Cette injonction emprunte également d'autres logiques : une logique d'institution faite de normes et d'obligations et une logique professionnelle, invitant les enseignants à s'associer et à constituer de « véritables équipes de travail ». Le travail collectif sur le mode professionnel correspondrait à des relations de coopération qui, selon Alter (2009), ne poursuivent d'autres intérêts que celui de créer du lien et de l’appartenance collective.»

Collaborer : un acte volontaire


Si on analyse de façon plus poussée les pratiques (Moments de coopération entre enseignants : entre logiques institutionnelle, organisationnelles et professionnelles dans Travail et formation en éducation)

On constate que les pratiques de coopération correspondent à un choix délibéré de la part d’enseignants qui cherchent à échanger des éléments de leur travail. D’où le délicat équilibre à trouver entre l’encouragement aux pratiques de la part de l’institution et l’engagement personnel et volontaire des professeurs.  Les relations de coopération sont sensibles au respect des conventions qui lient les participants et se situent à la frontière entre la vie privée et professionnelle. D’où les conditions de confiance et de discrétion, souvent à l’abri d’une direction tatillonne et à son insu.

«Ces échanges répondent aux exigences de collaboration dans le sens où ils participent à l’amélioration de leurs pratiques et à ce titre entrent dans un cadre professionnel. L’analyse de ces moments de travail partagé à travers la théorie du don contre don, nous permet de comprendre que coopérer est un acte choisi, hors norme ne se laissant pas enfermer dans la routine.»
(...)
«Si ces moments entrent dans un cadre professionnel, ils ne se confondent pas pour autant avec la collaboration établie dans un cadre organisationnel ni dans la forme, ni dans les objets, ni dans les finalités.»

 On retrouve ici la même problématique que celle de l'échange entre enseignant et élève dans ou  l'extérieur des ENT : si l'enseignant donne volontiers de son temps pour un échange informel mené avec un ou des élèves par une voie choisie, il est beaucoup moins enthousiaste pour instuitutionnaliser cette pratique en correspndant avec les outils mis à disposition sur l'ENT de son établissement.

«L’injonction à travailler ensemble entremêle ces registres lorsqu’elle invite les directions à organiser et à superviser la collaboration et qu’elle leur demande de les colorer d’authenticité.
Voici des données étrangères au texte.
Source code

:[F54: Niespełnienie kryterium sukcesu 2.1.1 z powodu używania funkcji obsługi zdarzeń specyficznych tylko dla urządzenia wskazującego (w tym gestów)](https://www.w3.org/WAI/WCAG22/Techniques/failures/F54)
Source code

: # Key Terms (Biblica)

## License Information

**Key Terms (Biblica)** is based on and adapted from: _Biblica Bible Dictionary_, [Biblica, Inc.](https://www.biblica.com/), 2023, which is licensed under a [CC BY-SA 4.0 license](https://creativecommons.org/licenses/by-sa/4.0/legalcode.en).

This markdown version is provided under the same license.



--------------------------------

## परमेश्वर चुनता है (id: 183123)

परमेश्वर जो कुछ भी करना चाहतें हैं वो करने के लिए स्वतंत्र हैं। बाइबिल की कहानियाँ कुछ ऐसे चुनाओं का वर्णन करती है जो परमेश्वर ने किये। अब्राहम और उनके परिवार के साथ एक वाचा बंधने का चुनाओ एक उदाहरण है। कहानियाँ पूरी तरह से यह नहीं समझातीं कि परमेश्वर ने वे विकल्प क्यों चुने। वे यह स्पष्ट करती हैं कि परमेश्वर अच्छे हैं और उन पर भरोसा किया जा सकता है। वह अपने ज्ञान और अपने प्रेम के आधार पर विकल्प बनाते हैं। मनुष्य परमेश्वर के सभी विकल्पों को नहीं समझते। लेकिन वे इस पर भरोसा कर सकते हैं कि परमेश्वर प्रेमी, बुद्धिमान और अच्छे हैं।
Lorsqu’elle croise des finalités professionnelles et organisationnelles, et de plus, emprunte la voie bureaucratique, elle place les directions et les équipes dans une voie exigeante.

Elle oblige un acte, à la base, choisi. Elle invite à rationnaliser des actes, à la base, affectifs. La direction se trouve alors dans une position particulière : d’une part, elle est un relais auprès des autorités, qui rend compte du travail collectif enseignant, elle se voit confier un rôle d’animateur et de leader d’une équipe dont elle fait partie. Cette position « entre deux » voire trois logiques est délicate dans le sens où elle risque d’ébranler les bases de la confiance instaurée. Par ailleurs, elle lui donne l’avantage de pouvoir y recourir pour comprendre et agir sur les actions individuelles et collectives des enseignants plus préoccupés par leur classe et les inscrire, tout en l’ajustant, dans une vision d’établissement.»

En somme, une institution peut encourager la collaboration et même s’y impliquer, mais sans jamais trahir la nécessaire confiance et l’indépendance de ceux qui s’y engagent. Ainsi se développe une pratique responsable.

On retrouve dans cet article des réflexions communes à tous les observateurs et analystes des mouvements collectifs spontanés. Qu'il s'agisse de fonctionnement en réseau, de collaboration, d'organisation de manifestations de grandes ampleur, la spontanéité constitue un "carburant" auquel il est difficile de substituer celui de l'institution...

Moments de coopération entre enseignants : entre logiques institutionnelle, organisationnelles et professionnelles. Caroline Letort, Travail et Formation en Education, juillet 2010.